Spectral Recognition of Graphs


Dragoš Cvetković




At some time, in the childhood of spectral graph theory, it was conjectured that non-isomorphic graphs have different spectra, i.e. that graphs are characterized by their spectra. Very quickly this conjecture was refuted and numerous examples and families of non-isomorphic graphs with the same spectrum (cospectral graphs) were found. Still some graphs are characterized by their spectra and several mathematical papers are devoted to this topic. In applications to computer sciences, spectral graph theory is considered as very strong. The benefit of using graph spectra in treating graphs is that eigenvalues and eigenvectors of several graph matrices can be quickly computed. Spectral graph parameters contain a lot of information on the graph structure (both global and local) including some information on graph parameters that, in general, are computed by exponential algorithms. Moreover, in some applications in data mining, graph spectra are used to encode graphs themselves. The Euclidean distance between the eigenvalue sequences of two graphs on the same number of vertices is called the spectral distance of graphs. Some other spectral distances (also based on various graph matrices) have been considered as well. Two graphs are considered as similar if their spectral distance is small. If two graphs are at zero distance, they are cospectral. In this sense, cospectral graphs are similar. Other spectrally based measures of similarity between networks (not necessarily having the same number of vertices) have been used in Internet topology analysis, and in other areas.

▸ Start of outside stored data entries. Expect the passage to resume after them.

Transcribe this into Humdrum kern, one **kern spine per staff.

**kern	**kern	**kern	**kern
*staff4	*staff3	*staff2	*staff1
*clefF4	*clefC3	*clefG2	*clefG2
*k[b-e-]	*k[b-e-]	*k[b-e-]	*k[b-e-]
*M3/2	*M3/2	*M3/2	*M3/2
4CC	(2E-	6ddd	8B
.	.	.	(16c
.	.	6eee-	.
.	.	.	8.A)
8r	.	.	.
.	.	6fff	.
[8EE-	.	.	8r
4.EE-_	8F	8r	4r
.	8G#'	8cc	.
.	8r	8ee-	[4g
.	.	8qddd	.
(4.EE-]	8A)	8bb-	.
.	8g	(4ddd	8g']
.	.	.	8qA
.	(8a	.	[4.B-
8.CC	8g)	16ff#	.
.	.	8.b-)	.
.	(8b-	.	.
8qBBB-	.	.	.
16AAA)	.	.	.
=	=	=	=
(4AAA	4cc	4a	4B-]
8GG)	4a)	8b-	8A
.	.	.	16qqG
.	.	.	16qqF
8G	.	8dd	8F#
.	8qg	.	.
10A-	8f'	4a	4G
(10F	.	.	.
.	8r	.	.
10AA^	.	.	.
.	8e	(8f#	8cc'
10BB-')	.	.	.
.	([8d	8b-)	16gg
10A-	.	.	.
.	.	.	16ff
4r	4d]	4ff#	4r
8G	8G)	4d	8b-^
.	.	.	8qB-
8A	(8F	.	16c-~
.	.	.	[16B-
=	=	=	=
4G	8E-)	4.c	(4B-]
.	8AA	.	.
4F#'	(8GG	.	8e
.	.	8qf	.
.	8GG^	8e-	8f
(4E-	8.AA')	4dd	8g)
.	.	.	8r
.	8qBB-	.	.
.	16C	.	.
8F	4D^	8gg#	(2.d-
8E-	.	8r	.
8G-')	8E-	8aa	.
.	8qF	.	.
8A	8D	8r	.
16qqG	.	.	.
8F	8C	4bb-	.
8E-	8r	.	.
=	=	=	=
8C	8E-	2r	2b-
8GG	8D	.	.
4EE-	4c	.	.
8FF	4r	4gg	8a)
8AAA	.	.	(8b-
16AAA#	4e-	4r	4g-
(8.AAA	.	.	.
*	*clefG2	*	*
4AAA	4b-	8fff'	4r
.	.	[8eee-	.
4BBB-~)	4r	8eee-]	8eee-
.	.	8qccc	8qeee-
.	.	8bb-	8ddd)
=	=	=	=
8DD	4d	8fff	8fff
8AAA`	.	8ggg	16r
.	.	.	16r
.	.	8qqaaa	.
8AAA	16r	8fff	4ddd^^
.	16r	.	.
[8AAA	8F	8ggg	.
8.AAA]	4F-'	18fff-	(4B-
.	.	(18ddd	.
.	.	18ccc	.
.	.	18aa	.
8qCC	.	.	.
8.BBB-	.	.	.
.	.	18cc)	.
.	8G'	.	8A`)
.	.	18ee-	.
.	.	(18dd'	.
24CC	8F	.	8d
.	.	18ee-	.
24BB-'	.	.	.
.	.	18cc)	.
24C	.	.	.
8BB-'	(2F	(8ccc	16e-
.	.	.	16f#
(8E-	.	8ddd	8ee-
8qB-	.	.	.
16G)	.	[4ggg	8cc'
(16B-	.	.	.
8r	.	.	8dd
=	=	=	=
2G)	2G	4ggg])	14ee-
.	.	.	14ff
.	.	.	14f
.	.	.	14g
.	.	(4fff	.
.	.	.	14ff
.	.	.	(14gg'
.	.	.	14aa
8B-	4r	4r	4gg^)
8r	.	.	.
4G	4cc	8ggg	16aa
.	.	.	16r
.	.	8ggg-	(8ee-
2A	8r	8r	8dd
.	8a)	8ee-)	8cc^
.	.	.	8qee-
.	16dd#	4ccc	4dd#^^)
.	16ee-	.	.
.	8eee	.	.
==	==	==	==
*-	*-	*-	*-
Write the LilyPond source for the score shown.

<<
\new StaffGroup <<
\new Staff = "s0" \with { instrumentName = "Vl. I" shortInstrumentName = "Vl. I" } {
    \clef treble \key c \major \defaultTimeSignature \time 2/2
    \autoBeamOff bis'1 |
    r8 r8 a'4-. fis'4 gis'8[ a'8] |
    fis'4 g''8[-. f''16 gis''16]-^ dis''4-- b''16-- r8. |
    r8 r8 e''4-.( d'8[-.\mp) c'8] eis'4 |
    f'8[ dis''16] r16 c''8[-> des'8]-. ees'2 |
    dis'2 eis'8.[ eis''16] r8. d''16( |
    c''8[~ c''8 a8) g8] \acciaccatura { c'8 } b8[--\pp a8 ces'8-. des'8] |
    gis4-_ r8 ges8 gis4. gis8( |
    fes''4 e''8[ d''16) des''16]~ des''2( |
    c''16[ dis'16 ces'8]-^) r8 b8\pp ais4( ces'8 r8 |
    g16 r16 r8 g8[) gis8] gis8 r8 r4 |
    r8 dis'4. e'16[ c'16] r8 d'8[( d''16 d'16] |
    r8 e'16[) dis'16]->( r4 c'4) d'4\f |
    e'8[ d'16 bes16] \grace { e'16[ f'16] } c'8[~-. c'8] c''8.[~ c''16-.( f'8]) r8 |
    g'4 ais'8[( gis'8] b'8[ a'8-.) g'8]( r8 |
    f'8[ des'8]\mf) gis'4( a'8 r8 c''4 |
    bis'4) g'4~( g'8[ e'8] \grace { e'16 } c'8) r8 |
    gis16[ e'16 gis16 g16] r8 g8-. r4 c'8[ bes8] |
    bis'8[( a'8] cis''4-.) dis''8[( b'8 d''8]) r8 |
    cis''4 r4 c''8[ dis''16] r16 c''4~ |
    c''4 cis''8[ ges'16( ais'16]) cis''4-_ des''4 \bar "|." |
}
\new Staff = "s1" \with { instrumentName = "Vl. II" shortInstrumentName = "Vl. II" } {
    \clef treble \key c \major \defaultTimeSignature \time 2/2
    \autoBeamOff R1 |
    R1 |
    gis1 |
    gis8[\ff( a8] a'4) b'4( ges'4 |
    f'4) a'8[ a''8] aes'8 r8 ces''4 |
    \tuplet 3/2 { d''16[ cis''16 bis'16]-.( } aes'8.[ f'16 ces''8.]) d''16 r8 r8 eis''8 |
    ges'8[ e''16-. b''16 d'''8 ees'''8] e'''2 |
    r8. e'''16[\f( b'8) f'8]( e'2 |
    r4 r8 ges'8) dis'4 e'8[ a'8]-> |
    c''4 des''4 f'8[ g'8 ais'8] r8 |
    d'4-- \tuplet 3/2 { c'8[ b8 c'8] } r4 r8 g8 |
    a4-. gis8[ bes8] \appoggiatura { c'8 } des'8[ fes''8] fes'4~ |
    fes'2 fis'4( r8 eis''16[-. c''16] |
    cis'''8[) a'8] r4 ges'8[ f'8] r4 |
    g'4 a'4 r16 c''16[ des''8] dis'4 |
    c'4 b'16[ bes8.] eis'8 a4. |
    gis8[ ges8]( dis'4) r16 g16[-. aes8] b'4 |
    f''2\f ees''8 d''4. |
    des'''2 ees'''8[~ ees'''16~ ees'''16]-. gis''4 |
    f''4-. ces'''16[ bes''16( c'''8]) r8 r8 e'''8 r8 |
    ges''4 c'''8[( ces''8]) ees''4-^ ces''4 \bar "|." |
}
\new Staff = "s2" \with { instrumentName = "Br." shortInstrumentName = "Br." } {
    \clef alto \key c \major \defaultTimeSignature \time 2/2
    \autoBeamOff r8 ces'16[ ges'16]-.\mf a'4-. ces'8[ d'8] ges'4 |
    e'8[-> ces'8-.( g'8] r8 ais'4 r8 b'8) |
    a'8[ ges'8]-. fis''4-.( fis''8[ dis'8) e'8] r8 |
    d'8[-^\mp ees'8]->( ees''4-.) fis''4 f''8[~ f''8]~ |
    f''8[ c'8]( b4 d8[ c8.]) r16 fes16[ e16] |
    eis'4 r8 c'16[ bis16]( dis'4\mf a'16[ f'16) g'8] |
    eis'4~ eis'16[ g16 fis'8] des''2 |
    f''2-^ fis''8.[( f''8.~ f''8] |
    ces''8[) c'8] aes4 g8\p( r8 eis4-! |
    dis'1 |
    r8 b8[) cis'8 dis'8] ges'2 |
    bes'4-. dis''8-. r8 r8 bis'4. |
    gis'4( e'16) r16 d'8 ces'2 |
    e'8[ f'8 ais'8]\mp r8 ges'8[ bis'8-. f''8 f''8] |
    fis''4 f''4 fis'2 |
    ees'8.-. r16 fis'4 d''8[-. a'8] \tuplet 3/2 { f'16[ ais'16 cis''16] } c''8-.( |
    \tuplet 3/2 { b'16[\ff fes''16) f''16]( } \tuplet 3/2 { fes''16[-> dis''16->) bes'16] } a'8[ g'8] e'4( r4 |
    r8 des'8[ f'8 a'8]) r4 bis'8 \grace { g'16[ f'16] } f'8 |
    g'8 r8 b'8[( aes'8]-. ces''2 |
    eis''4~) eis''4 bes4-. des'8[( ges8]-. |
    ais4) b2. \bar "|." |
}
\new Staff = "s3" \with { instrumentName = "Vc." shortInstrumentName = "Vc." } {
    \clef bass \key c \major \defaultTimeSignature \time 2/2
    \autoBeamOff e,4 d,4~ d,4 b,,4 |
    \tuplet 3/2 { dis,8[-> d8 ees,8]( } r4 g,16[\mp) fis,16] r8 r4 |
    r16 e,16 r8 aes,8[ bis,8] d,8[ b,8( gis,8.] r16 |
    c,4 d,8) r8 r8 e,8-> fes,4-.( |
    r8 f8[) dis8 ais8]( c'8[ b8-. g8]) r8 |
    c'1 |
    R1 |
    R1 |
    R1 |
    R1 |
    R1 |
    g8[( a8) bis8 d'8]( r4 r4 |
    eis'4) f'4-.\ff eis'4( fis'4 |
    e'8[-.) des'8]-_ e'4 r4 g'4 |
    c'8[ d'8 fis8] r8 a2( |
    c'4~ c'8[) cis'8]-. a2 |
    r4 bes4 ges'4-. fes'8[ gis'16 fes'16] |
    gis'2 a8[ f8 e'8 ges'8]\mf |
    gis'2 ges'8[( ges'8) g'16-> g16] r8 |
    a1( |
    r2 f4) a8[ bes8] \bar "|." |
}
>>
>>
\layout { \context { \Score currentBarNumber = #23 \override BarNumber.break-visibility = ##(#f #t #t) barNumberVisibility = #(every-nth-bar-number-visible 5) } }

The notion of spectral distance enables the design of various meta-heuristic (e.g., tabu search, variable neighborhood search) algorithms for constructing graphs with a given spectrum (spectral graph reconstruction). Several spectrally based pattern recognition problems appear in many areas (e.g., image segmentation in computer vision, alignment of protein-protein interaction networks in bio-informatics, recognizing hard instances for combinatorial optimization problems such as the travelling salesman problem). We give a survey of such and other graph spectral recognition techniques used in computer sciences.